Content starts

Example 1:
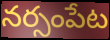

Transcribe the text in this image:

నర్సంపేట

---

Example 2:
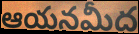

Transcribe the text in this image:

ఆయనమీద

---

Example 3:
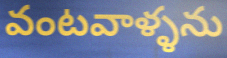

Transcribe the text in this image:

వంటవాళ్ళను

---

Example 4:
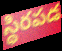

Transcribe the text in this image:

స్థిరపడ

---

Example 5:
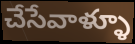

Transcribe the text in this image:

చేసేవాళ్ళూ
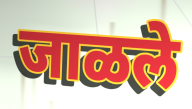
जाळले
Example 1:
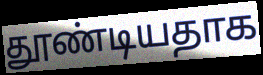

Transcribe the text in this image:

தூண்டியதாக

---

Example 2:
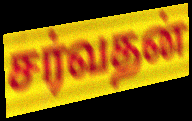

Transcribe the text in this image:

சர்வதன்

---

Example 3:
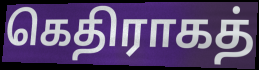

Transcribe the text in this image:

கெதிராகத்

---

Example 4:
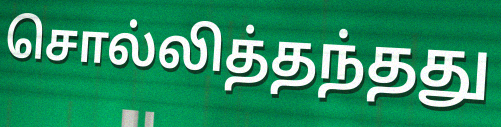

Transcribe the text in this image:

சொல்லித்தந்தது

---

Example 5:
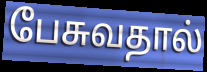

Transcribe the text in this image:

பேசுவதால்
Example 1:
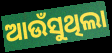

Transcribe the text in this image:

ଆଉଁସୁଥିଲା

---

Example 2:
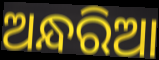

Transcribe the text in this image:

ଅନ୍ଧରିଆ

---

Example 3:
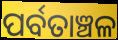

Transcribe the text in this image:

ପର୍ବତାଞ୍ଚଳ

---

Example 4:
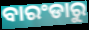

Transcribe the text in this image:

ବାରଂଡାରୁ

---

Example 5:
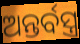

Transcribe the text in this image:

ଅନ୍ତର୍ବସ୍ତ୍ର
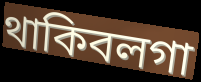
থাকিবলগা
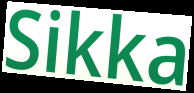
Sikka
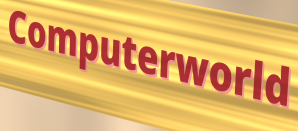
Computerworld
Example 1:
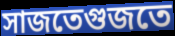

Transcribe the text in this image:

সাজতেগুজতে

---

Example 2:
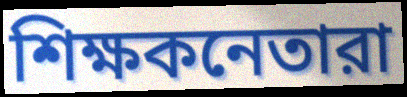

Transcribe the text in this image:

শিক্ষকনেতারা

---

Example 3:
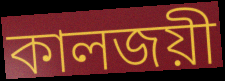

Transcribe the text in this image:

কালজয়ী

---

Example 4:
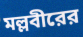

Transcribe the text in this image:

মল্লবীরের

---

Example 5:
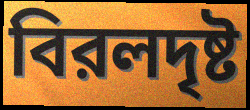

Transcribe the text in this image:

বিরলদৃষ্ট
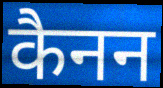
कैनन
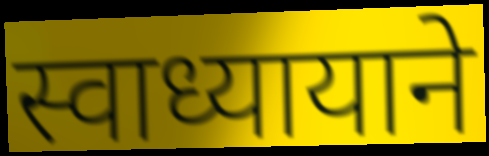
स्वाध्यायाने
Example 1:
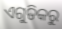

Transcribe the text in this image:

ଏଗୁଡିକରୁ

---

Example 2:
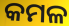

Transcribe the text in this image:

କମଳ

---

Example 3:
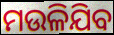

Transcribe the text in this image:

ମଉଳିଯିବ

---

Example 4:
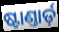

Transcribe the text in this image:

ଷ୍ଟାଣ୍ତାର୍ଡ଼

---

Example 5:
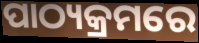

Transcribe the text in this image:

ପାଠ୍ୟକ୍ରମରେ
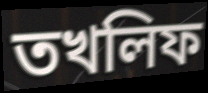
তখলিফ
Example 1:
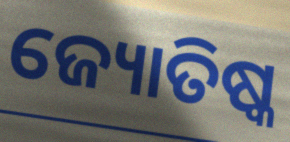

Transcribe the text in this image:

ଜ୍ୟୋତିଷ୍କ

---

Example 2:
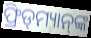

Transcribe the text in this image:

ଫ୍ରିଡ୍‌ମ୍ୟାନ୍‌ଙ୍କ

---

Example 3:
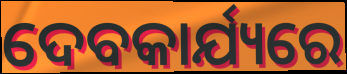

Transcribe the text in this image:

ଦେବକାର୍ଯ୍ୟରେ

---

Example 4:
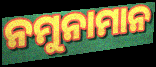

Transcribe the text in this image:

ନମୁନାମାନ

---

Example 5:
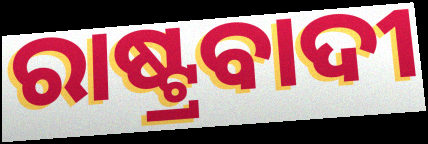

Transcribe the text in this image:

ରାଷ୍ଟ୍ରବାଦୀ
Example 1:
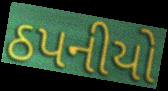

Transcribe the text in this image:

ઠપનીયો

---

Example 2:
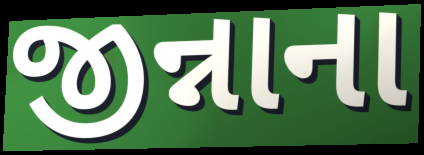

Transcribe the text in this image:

Content ends

Would you retype the listing above exactly, omitting its pictures?

Example 1:

Transcribe the text in this image:

నర్సంపేట

---

Example 2:

Transcribe the text in this image:

ఆయనమీద

---

Example 3:

Transcribe the text in this image:

వంటవాళ్ళను

---

Example 4:

Transcribe the text in this image:

స్థిరపడ

---

Example 5:

Transcribe the text in this image:

చేసేవాళ్ళూ
जाळले
Example 1:

Transcribe the text in this image:

தூண்டியதாக

---

Example 2:

Transcribe the text in this image:

சர்வதன்

---

Example 3:

Transcribe the text in this image:

கெதிராகத்

---

Example 4:

Transcribe the text in this image:

சொல்லித்தந்தது

---

Example 5:

Transcribe the text in this image:

பேசுவதால்
Example 1:

Transcribe the text in this image:

ଆଉଁସୁଥିଲା

---

Example 2:

Transcribe the text in this image:

ଅନ୍ଧରିଆ

---

Example 3:

Transcribe the text in this image:

ପର୍ବତାଞ୍ଚଳ

---

Example 4:

Transcribe the text in this image:

ବାରଂଡାରୁ

---

Example 5:

Transcribe the text in this image:

ଅନ୍ତର୍ବସ୍ତ୍ର
থাকিবলগা
Sikka
Computerworld
Example 1:

Transcribe the text in this image:

সাজতেগুজতে

---

Example 2:

Transcribe the text in this image:

শিক্ষকনেতারা

---

Example 3:

Transcribe the text in this image:

কালজয়ী

---

Example 4:

Transcribe the text in this image:

মল্লবীরের

---

Example 5:

Transcribe the text in this image:

বিরলদৃষ্ট
कैनन
स्वाध्यायाने
Example 1:

Transcribe the text in this image:

ଏଗୁଡିକରୁ

---

Example 2:

Transcribe the text in this image:

କମଳ

---

Example 3:

Transcribe the text in this image:

ମଉଳିଯିବ

---

Example 4:

Transcribe the text in this image:

ଷ୍ଟାଣ୍ତାର୍ଡ଼

---

Example 5:

Transcribe the text in this image:

ପାଠ୍ୟକ୍ରମରେ
তখলিফ
Example 1:

Transcribe the text in this image:

ଜ୍ୟୋତିଷ୍କ

---

Example 2:

Transcribe the text in this image:

ଫ୍ରିଡ୍‌ମ୍ୟାନ୍‌ଙ୍କ

---

Example 3:

Transcribe the text in this image:

ଦେବକାର୍ଯ୍ୟରେ

---

Example 4:

Transcribe the text in this image:

ନମୁନାମାନ

---

Example 5:

Transcribe the text in this image:

ରାଷ୍ଟ୍ରବାଦୀ
Example 1:

Transcribe the text in this image:

ઠપનીયો

---

Example 2:

Transcribe the text in this image:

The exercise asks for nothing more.